Excerpt:
Helen Pinkerton
“She has written some of the best poems of her generation,” says poet and scholar Timothy Steele, ’70. Pinkerton’s mentor, Yvor Winters, deemed her “a master of poetic style and of her material. No poet in English writes with more authority.” The Oxford Companion to Twentieth-Century Poetry, calling her style “austere,” notes that “her carefully crafted poetry is profoundly philosophical and religious.”
....“I think the kids today aren’t learning the art of poetry. They’re told that everybody can be a poet,” she says. “Not everybody is capable of being a poet —just like everybody isn’t capable of being a fine ballet dancer or a fine pianist.”...

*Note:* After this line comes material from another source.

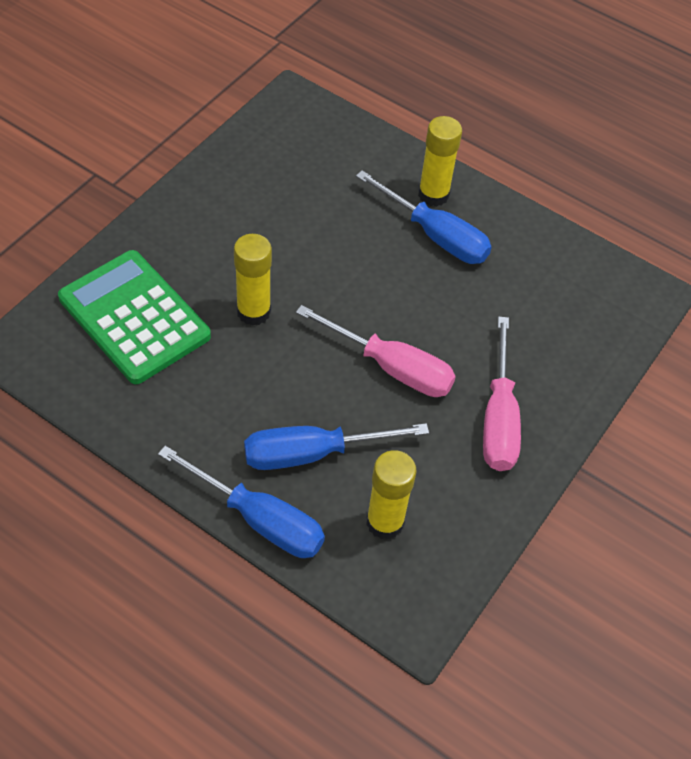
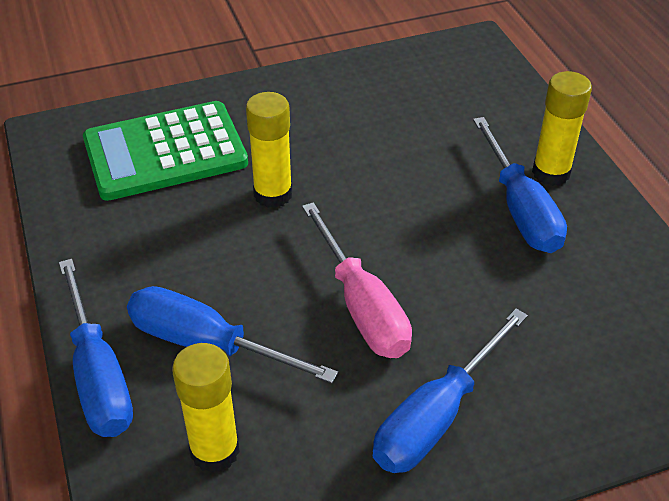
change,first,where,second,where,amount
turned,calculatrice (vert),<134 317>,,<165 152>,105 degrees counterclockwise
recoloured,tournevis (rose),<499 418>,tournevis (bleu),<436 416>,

Pinkerton was born in Butte, Mont. Her father was a copper miner; her mother had been raised in an orphanage—“or whatever is the politically correct term nowadays,” she qualifies. When Pinkerton was 11, her father was killed in a mining accident, leaving her mother to rear four children, including two teenage boys and a 6-year-old girl. The death created a decade-long crisis of faith for Pinkerton, whose parents were Catholics. Perhaps this is one reason faith is a running theme of her poems. She describes her central concerns as Thomistic—focused on St. Thomas Aquinas’s “questions of being and existence.”...
Meeting [Yvor]Winters turned her aspirations upside-down. “I discovered a whole new world, which was the serious writing of poetry,” she says...
A second turning point occurred a few years later, when she read Moby Dick on an ocean liner going to Europe after completing her master’s. It became the subject of her 1987 scholarly work, Melville’s Confidence Man and American Politics in the 1850s—and of a number of her long narrative poems. “I gave a lot of my life to Melville,” she says.